==== Text segment
This article was originally published on Diabolical Labs.

Back in the early days of “workflow” we had control of the transaction, usually a document, from the start of the process to the end. As IT evolved into the SOA/ESB era, we had a little bit less control but for the most part the process engine orchestrated everything.

There were frequent hand-offs to message queues but normally the message would come back to the process engine so it would continue to orchestrate the process.

The microservice world is different. Instead of having a process engine or an ESB controlling a small number of large services, we have many small services that can potentially send and receive messages or respond to events from any of the other services.

It’s more like a web. One initiating message or event to a particular service could affect the exchange of many hundreds of messages between the microservices before the initial request is considered complete. That can make BPM practitioners a bit uneasy due to the loss of control.

We may not have control any longer but we still can have visibility into the process. We can still apply our usual patterns for SLA and exception management, and human and compensating workflows. This can be accomplished through what I call a “tracking” process.

I have a process running today that interacts with microservices written with the microservices framework, Vert.x.

Vert.x includes an Event Bus and a cluster manager, among other features. A Vert.x cluster is made up of one to many nodes. A microservice is packaged as a jar module that includes a number of what they call Verticles (British spelling I guess). The verticles are deployed to any number of Vert.x nodes.

Once the verticles are deployed, the Event Bus manages the flow of messages and responses throughout the cluster. This all happens asynchronously, so there is no way us to control that flow from the process manager.

We can still create a process in BPMN that looks like the traditional process. Here is an example.
========
==== Source information
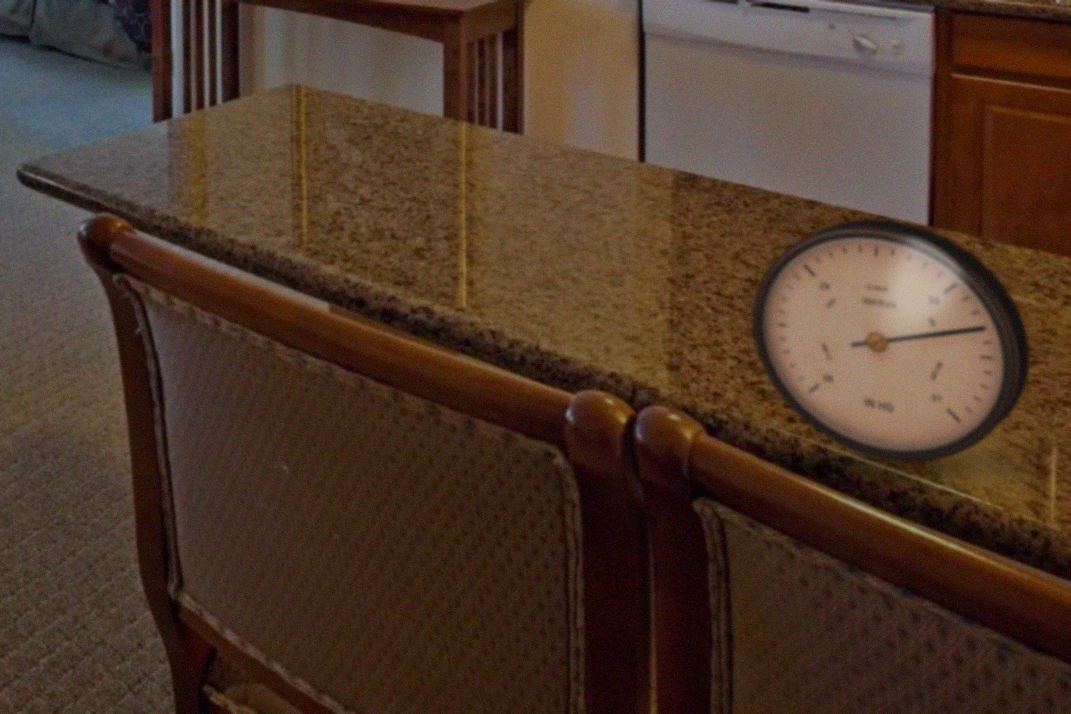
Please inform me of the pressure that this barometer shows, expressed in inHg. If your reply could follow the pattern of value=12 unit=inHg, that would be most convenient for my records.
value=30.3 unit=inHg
========
==== Source information
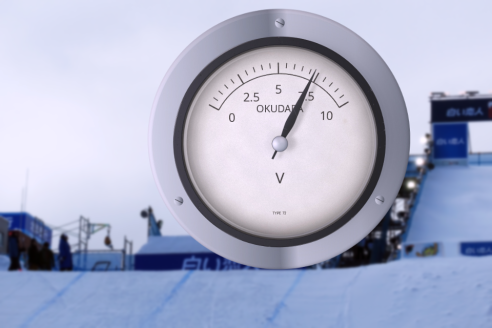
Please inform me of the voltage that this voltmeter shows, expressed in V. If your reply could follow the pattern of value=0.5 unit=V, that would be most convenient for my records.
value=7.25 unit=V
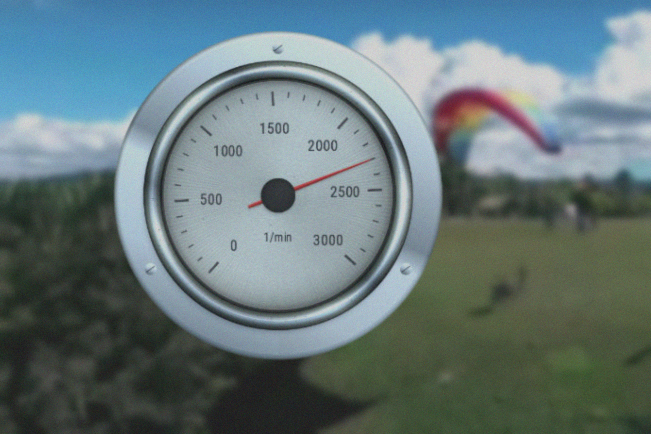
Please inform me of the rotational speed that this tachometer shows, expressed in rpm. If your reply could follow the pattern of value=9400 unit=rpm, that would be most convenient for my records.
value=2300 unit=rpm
========
==== Source information
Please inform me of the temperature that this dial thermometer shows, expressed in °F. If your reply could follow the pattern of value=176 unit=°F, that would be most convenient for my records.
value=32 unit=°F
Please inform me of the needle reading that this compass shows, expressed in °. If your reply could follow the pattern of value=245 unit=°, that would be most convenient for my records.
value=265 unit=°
========
Continue the article on tracking Vert.x microservices with a BPM process, picking up after its last sentence.

Opportunity Intake Process
Opportunity Intake Process
This is a simplified version of a real process that’s been running for a couple of years on Vert.x. It receives business opportunities from an outside source. Once one is received, we need to save it locally. Then we run it through a machine learning classifier to see if it is the type of opportunity the client might be interested in. If it is, then a human needs to have a look at it. Otherwise, it is rejected.

We receive thousands of these every day. Due to the parallel nature of Vert.x we are able to spawn many requests over the cluster and get this work done quickly.

The persistence part a quite performant so we don’t need many instances of that verticle in the Vert.x cluster. The classification part is slow and requires more resources. So, we have many instances of that verticle over the cluster.

The process above looks like a traditional process but in fact, we are not in control of the transaction here. In each activity, we are sending a message using the Vert.x Event Bus and then waiting until an event happens at a future time. Once that event is received we move on the the next activity which does the same.

Unfortunately, the classification activity doesn’t always complete in a timely manner. In this example we added a boundary timer so that if the classification takes too long, we notify a user and then terminate the process.

The activities that involve microservices in the main process are modeled as subprocesses. Here is an example of the Persist Opportunity subprocess.

screen-shot-2016-09-16-at-12-00-37-pm
Persist Message that calls Vert.x
The first activity is a custom work item handler I created for Vert.x. It will send a message to the Vert.x cluster using the Event Bus.

That message may cause a number of other services to be called within Vert.x. We don’t care about that, all we need to know is when it’s all finished. I created a customization for Vert.x so that the process manager will be sent a signal when a particular Vert.x service is complete. When that happens the Catch Signal will be executed. At that point, control will be returned to the calling process which can move on the next activity.

So, there you go! We can model processes as we are accustomed to even though we are not in control of the transaction as it moves through the various microservices. You can definitely use these pattern to combine microservice activities with traditional ones and apply our usual process management patterns to all of it.

 

If you are going to Java One in September 2016 check out the Red Hat speakers and consider attending Burr Sutter’s session on Reactive Microservices with Vert.x [CON5389]

 

You can also learn more in the webinar I’ll be hosting on 9/27 at 11am ET.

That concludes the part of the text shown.